In an integer program, how I can force a binary variable to equal 1 if some condition holds?

Question

Suppose we have a binary or continuous variable $x$, a binary variable $y$, and a constant $b$, and we want to enforce a relationship like

If $x \gtreqless b$, then $y = 1$.

How can we write this using one or more linear constraints?

Answer 1

If $x$ is binary: Then the "if" condition really means either "$x = 0$" or "$x=1$".

To enforce "if $x=0$ then $y=1$": use $$y \ge 1-x.$$ To enforce "if $x=1$ then $y=1$": use $$y \ge x.$$

If you want to require that $y=1$ if and only if the condition holds, then replace the $\ge$s above with $=$s.

If $x$ is continuous: In this case, numerical inaccuracy might produce errors, so be prepared for $y$ to be set incorrectly if $x$ is close to but on the “wrong” side of $b$. To avoid this, you can increase or decrease $b$ a little bit to provide some buffer.

To enforce "if $x < b$ then $y=1$": $$b - x \le My,$$ where $M$ is a large constant. The logic is that if $b - x > 0$, then $y$ must equal 1, and otherwise it may equal 0.

To enforce "if $x > b$ then $y=1$": $$x - b \le My,$$ with similar logic as above.

To enforce "if $x = b$ then $y=1$": This one is tricky. I'm not sure my approach is the easiest. (Anyone have a better solution?) We really can't check for $x=b$, but we can check for $b-\delta \le x \le b+\delta$ for some small $\delta > 0$. To do this, we introduce two new binary decision variables.

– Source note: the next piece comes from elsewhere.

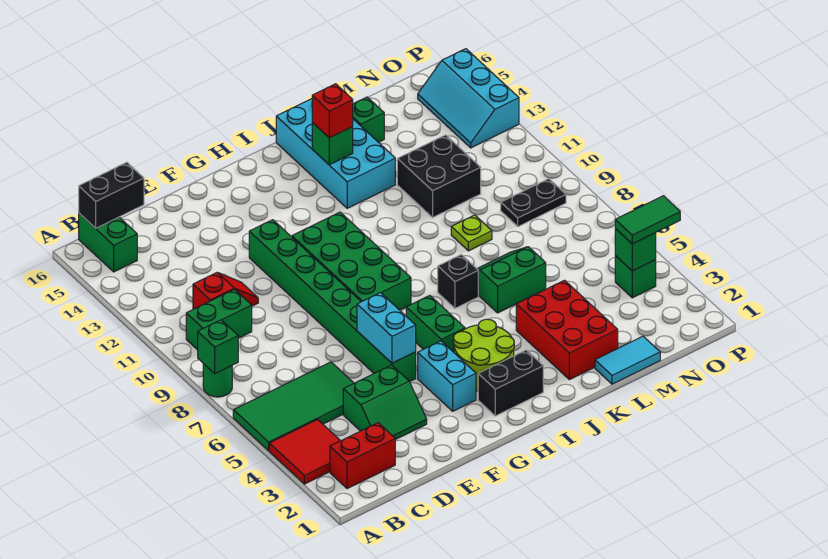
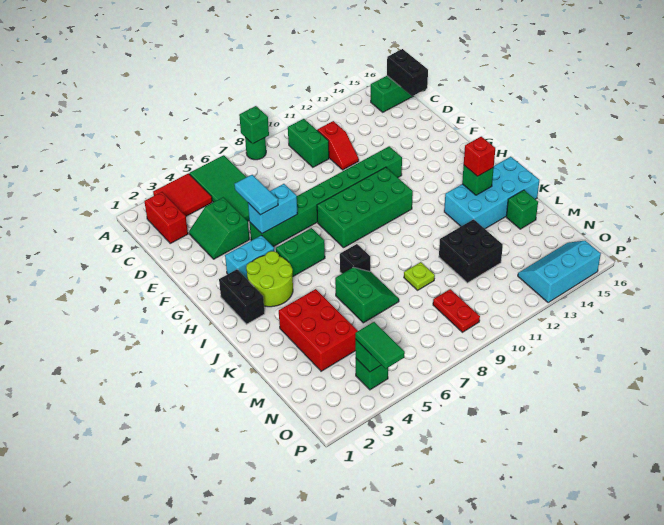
red 2x3 brick [516,280,618,380] -> red 2x3 brick turned to [279,289,358,371]
cyan 1x2 tile [595,336,660,384] -> cyan 1x2 tile moved to [235,175,278,215]
black 1x2 plate [501,179,566,227] -> red 1x2 plate [433,289,480,332]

Let $z_1$ be a binary variable that equals 1 if $x > b - \delta$, equals 0 if $x < b - \delta$, and could equal either if $x = b - \delta$. Enforce this definition by adding the following constraints: \begin{alignat}{2} Mz_1 & \ge x - b + \delta\tag1 \\ M(1-z_1) & \ge b - x - \delta\tag2 \end{alignat} The logic is:

• If $x > b - \delta$, then (1) forces $z_1=1$ and (2) has no effect.
• If $x < b - \delta$, then (2) forces $z_1=0$ and (1) has no effect.
• If $x = b - \delta$, then (1) and (2) have no effect; $z_1$ could equal either 0 or 1.

Next, introduce a second binary variable $z_2$, which equals 1 if $x < b + \delta$, equals 0 if $x > b + \delta$, and could equal either if $x = b + \delta$. Introduce the following constraints: $$\begin{alignat}{2} Mz_2 & \ge b - x + \delta\tag3 \\ M(1-z_2) & \ge x - b - \delta\tag4 \end{alignat}$$ The logic is similar:

• If $x < b + \delta$, then (3) forces $z_2=1$ and (4) has no effect.
• If $x > b + \delta$, then (4) forces $z_2=0$ and (3) has no effect.
• If $x = b + \delta$, then (3) and (4) have no effect; $z_2$ could equal either 0 or 1.

From constraints (1)-(4), we can say that if $z_1=z_2=1$, then $b - \delta \le x \le b + \delta$. Therefore, we can enforce "if $b - \delta \le x \le b + \delta$ then $y=1$" using: $$y \ge z_1 + z_2 - 1.$$

Note: If your model is relatively large, i.e., it takes a non-negligible amount of time to solve, then you need to be careful with big-$M$-type formulations. In particular, you want $M$ to be as small as possible while still enforcing the logic of the constraints above.

Answer 2

Rather than linearising the logical constraint, I would try the logical constraints built in a solver. Gurobi and SCIP both have indicator constraints.

My colleague works with these a lot and he’s finding the indicator constraints in Gurobi perform worse than big-M. He’s in contact with the Gurobi developers so I might be able to get more info if there’s interest.

Answer 3

To model $x=b \implies y=1$, where $L \le x \le U$, you can do the following: \begin{align} L y^- + b y + (b+\delta)y^+ \le x &\le (b-\delta) y^- + b y + U y^+\\ y^- + y + y^+ &= 1 \\ y^-, y, y^+ &\in \{0,1\} \end{align} In fact, this formulation also enforces the converse $y=1 \implies x=b$.